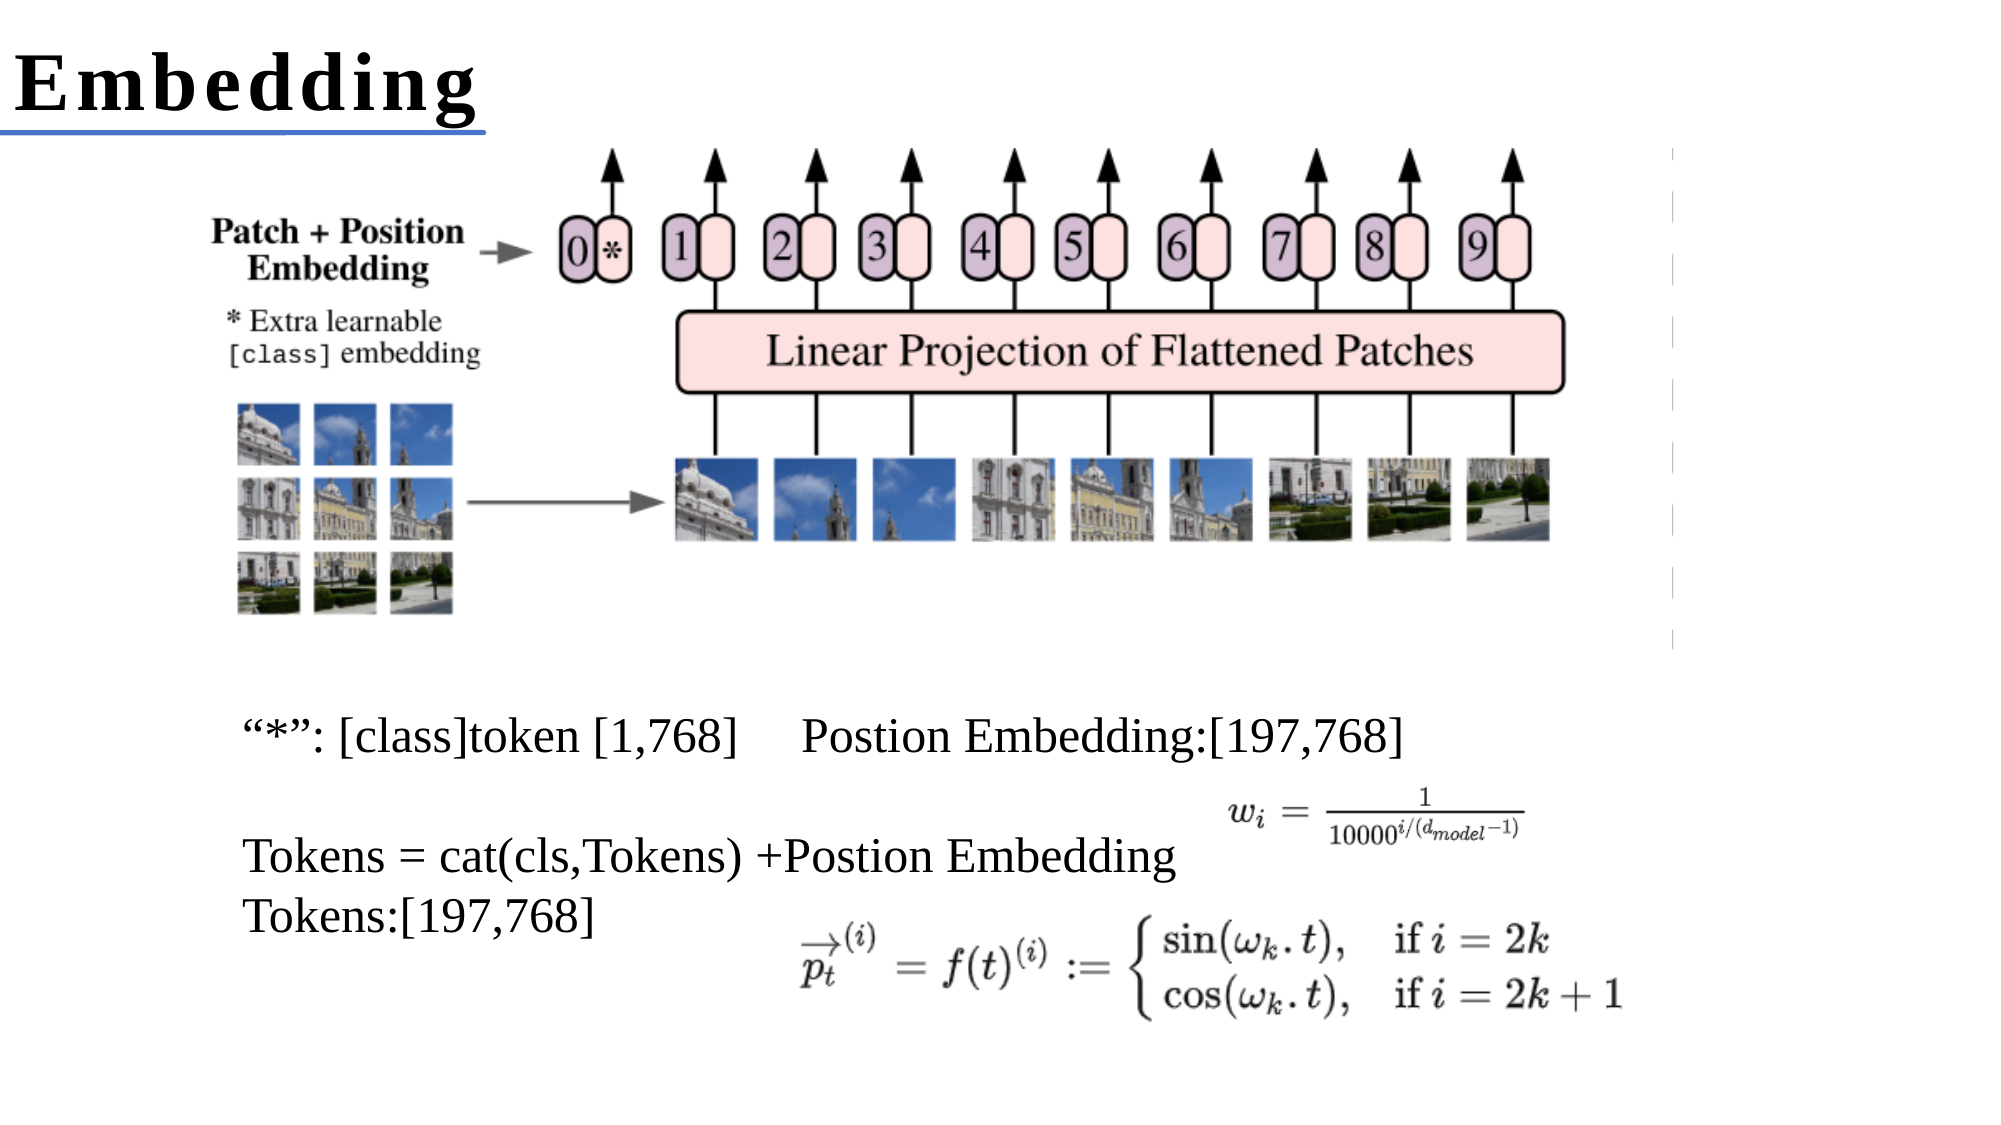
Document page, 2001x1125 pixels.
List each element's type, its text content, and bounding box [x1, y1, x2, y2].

picture [764, 885, 1720, 1049]
title Embedding [0, 0, 1571, 135]
text_box “*”: [class]token [1,768] Postion Embedding:[197,768] Tokens = cat(cls,Tokens) +Postion Embedding Tokens:[197,768] [227, 710, 1625, 1010]
picture [129, 147, 1674, 710]
picture [1215, 773, 1572, 875]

• • •

** Task to complete **
Write out every line, unchanged, from the one containing "List each element's" through the closing line of the data.

** Exercise solution **
List each element's type, its text content, and bounding box [x1, y1, x2, y2].

picture [764, 885, 1720, 1049]
title Embedding [0, 0, 1571, 135]
text_box “*”: [class]token [1,768] Postion Embedding:[197,768] Tokens = cat(cls,Tokens) +Postion Embedding Tokens:[197,768] [227, 710, 1625, 1010]
picture [129, 147, 1674, 710]
picture [1215, 773, 1572, 875]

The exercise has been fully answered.